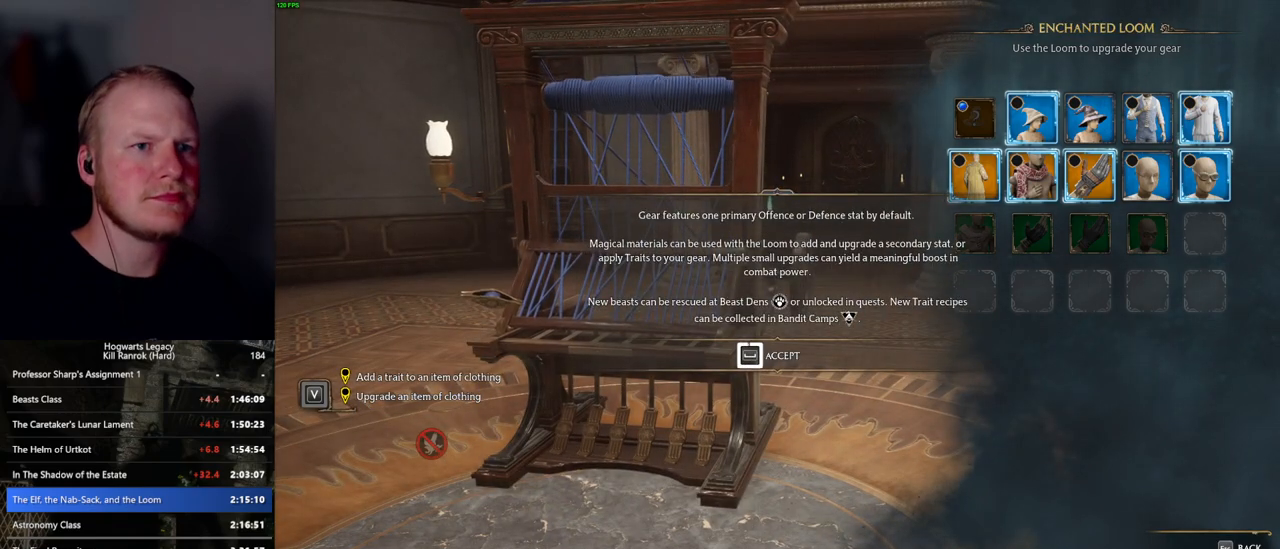
{"keys": ["space"], "mouse": [], "events": []}
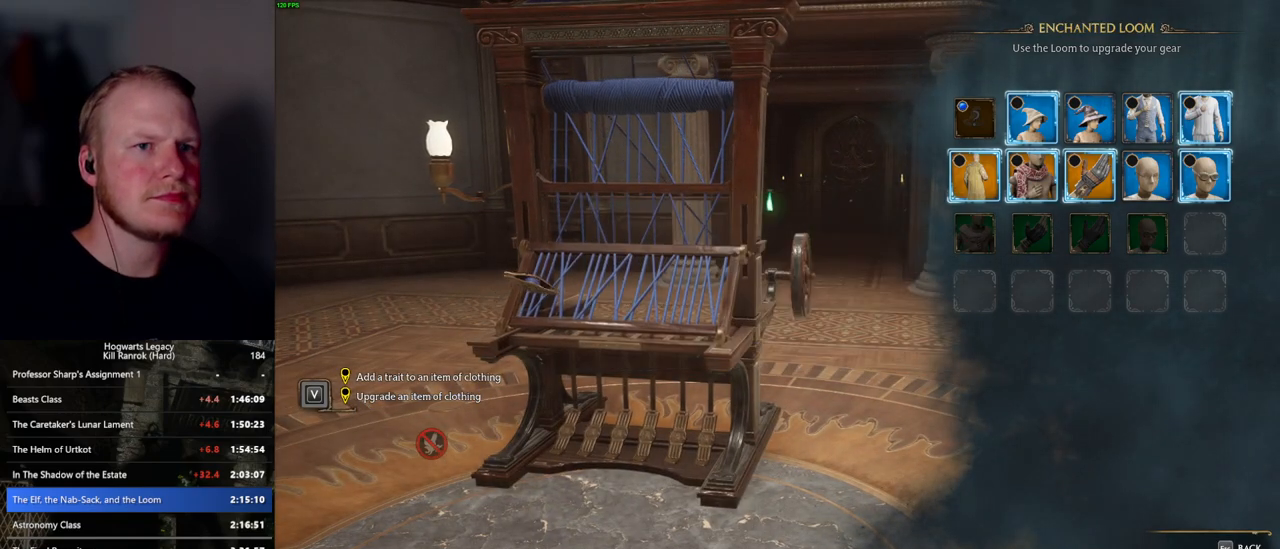
{"keys": [], "mouse": [], "events": [[84, "space", "up"]]}
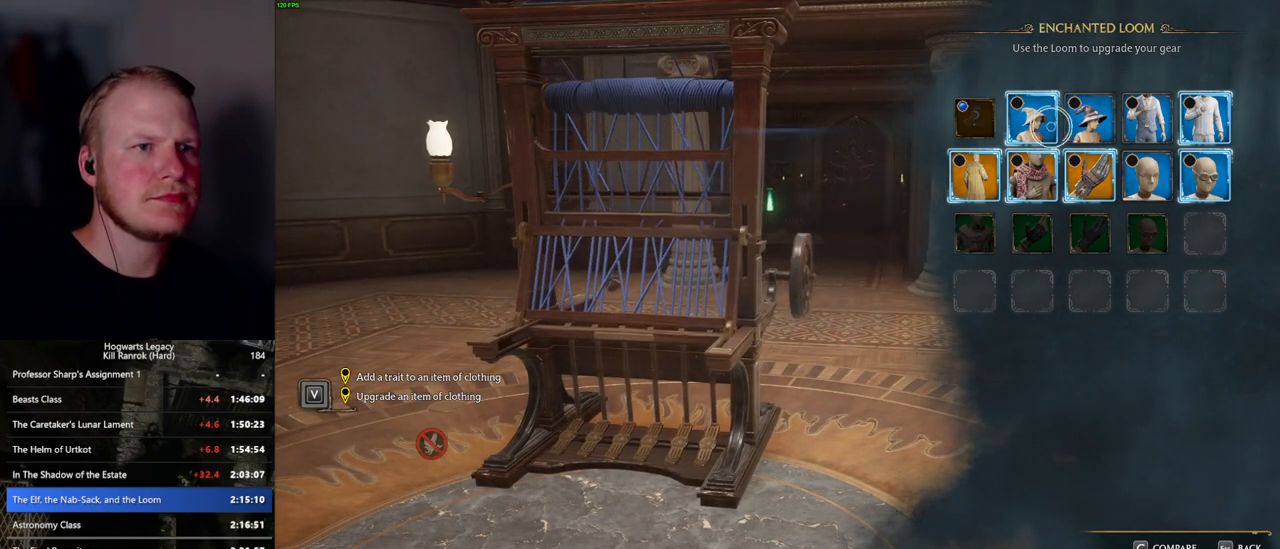
{"keys": [], "mouse": [], "events": [[250, "mouse_right", "down"], [317, "mouse_right", "up"]]}
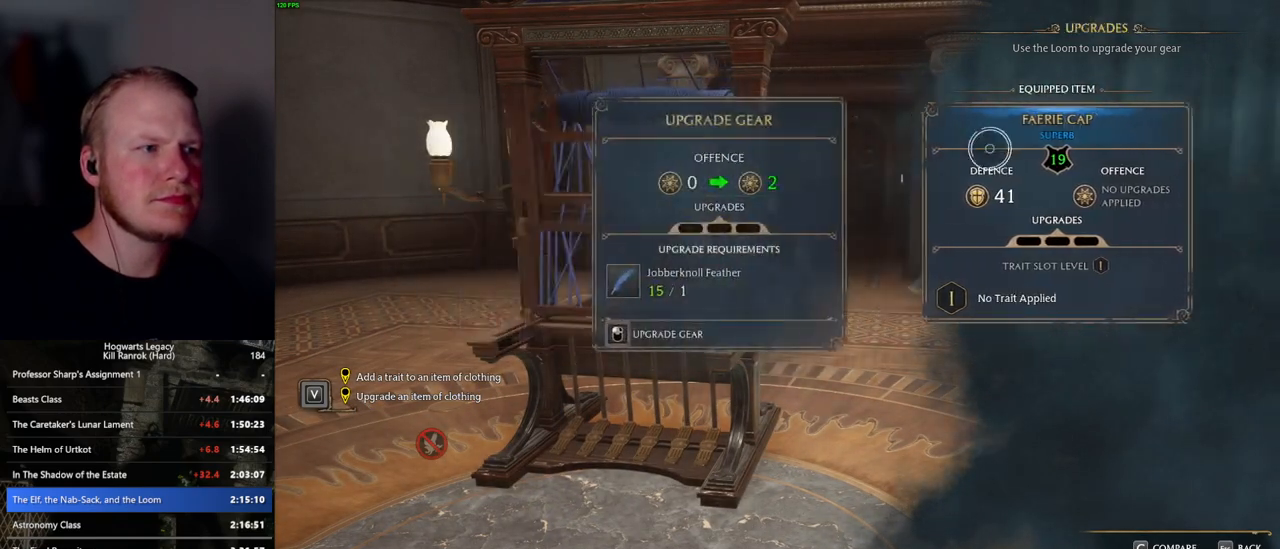
{"keys": [], "mouse": ["left"], "events": [[150, "mouse_left", "down"]]}
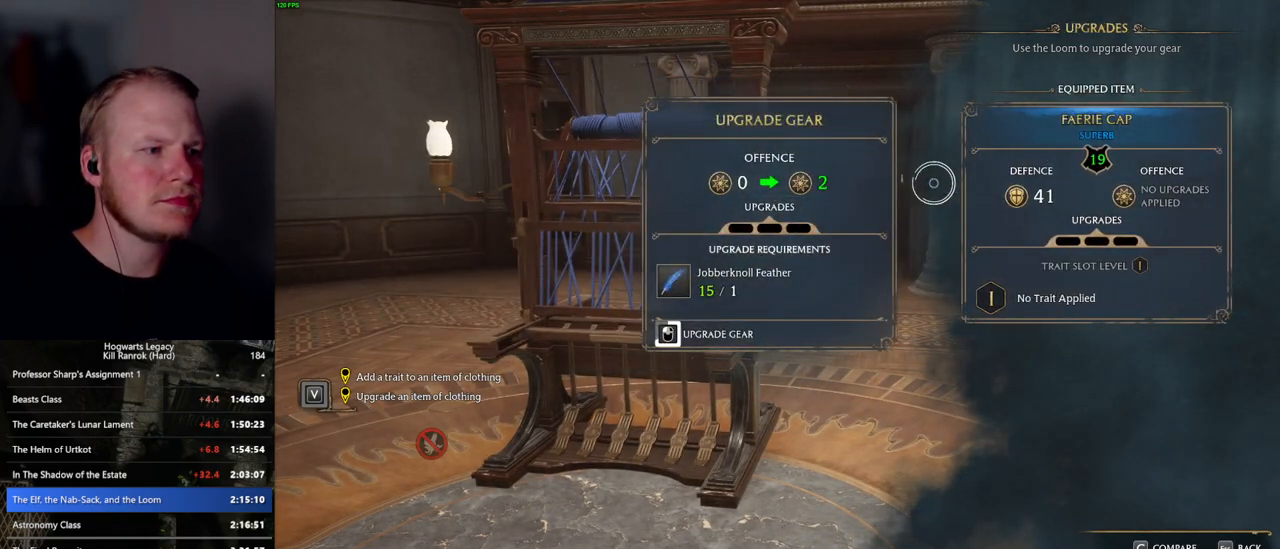
{"keys": [], "mouse": ["left"], "events": []}
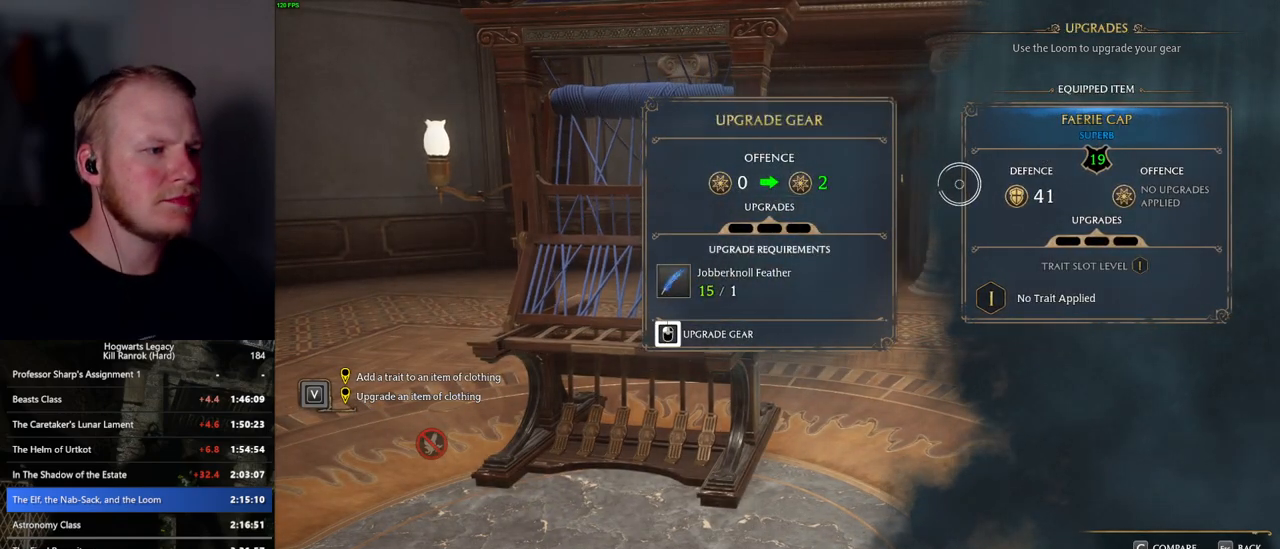
{"keys": [], "mouse": ["left"], "events": [[367, "mouse_left", "up"], [434, "mouse_left", "down"]]}
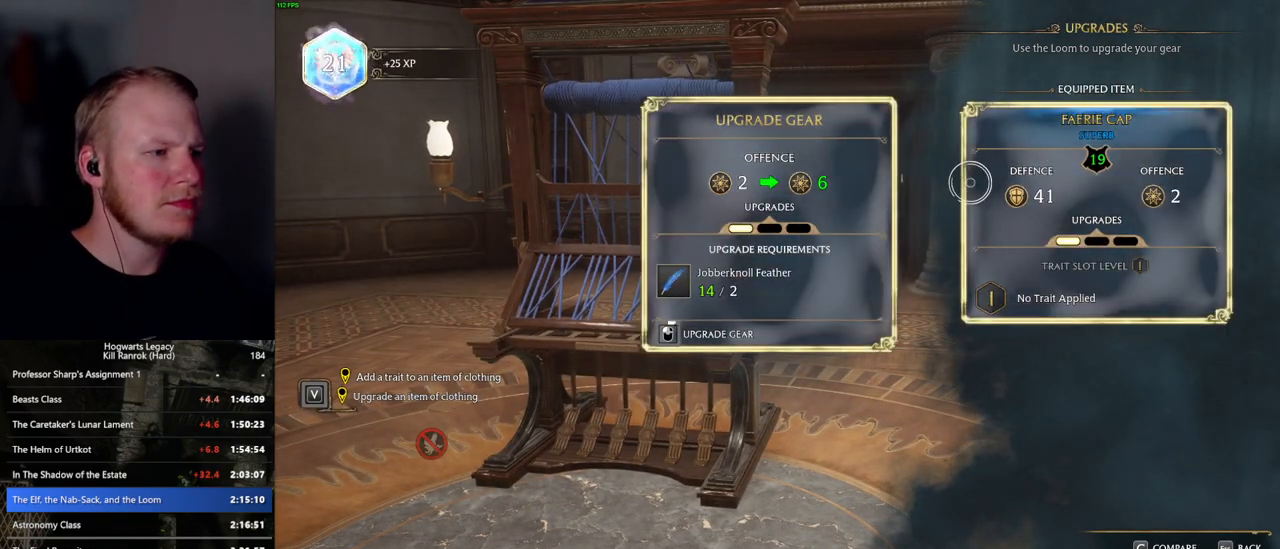
{"keys": [], "mouse": ["left"], "events": []}
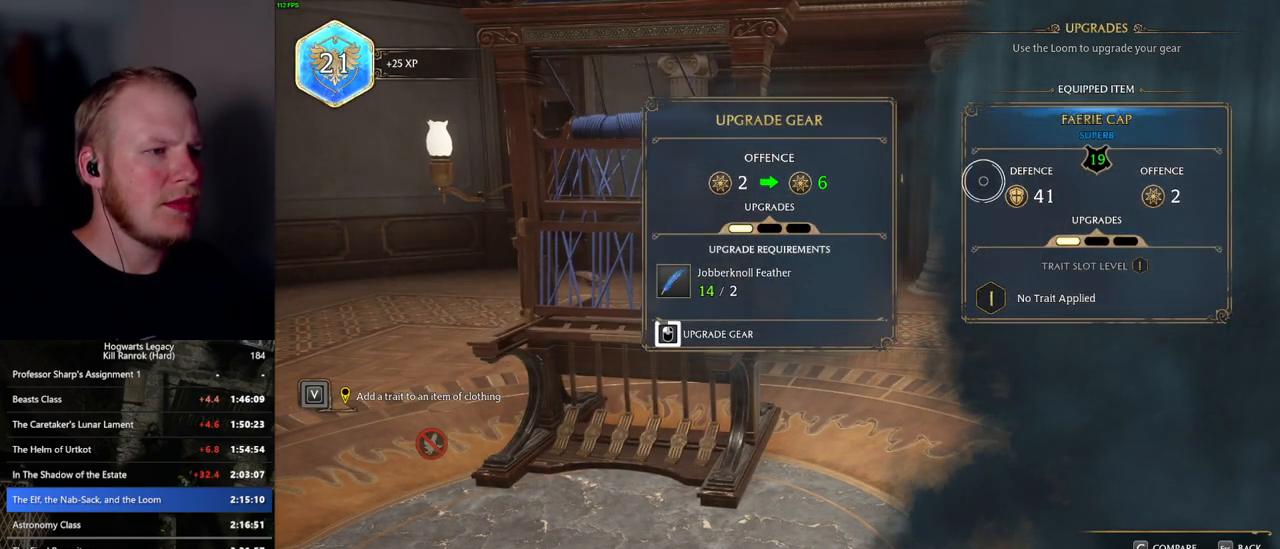
{"keys": [], "mouse": ["left"], "events": []}
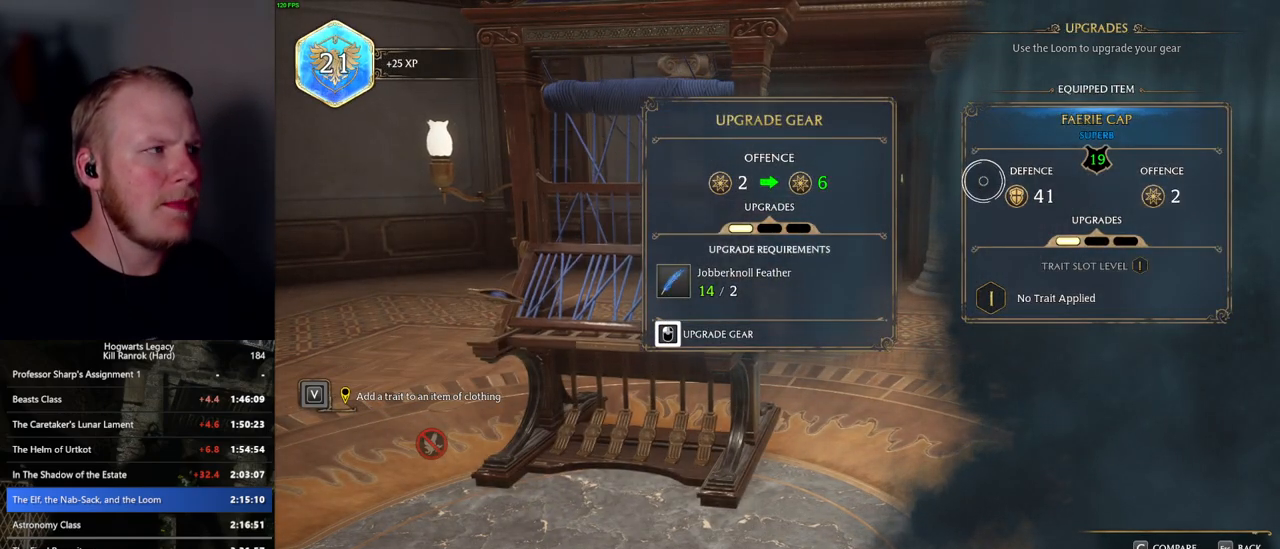
{"keys": [], "mouse": ["left"], "events": [[167, "mouse_left", "up"], [250, "mouse_left", "down"]]}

Instructions for the task. Please repeat each record above precisely, with the pictures left out.

Answer area.
{"keys": ["space"], "mouse": [], "events": []}
{"keys": [], "mouse": [], "events": [[84, "space", "up"]]}
{"keys": [], "mouse": [], "events": [[250, "mouse_right", "down"], [317, "mouse_right", "up"]]}
{"keys": [], "mouse": ["left"], "events": [[150, "mouse_left", "down"]]}
{"keys": [], "mouse": ["left"], "events": []}
{"keys": [], "mouse": ["left"], "events": [[367, "mouse_left", "up"], [434, "mouse_left", "down"]]}
{"keys": [], "mouse": ["left"], "events": []}
{"keys": [], "mouse": ["left"], "events": []}
{"keys": [], "mouse": ["left"], "events": [[167, "mouse_left", "up"], [250, "mouse_left", "down"]]}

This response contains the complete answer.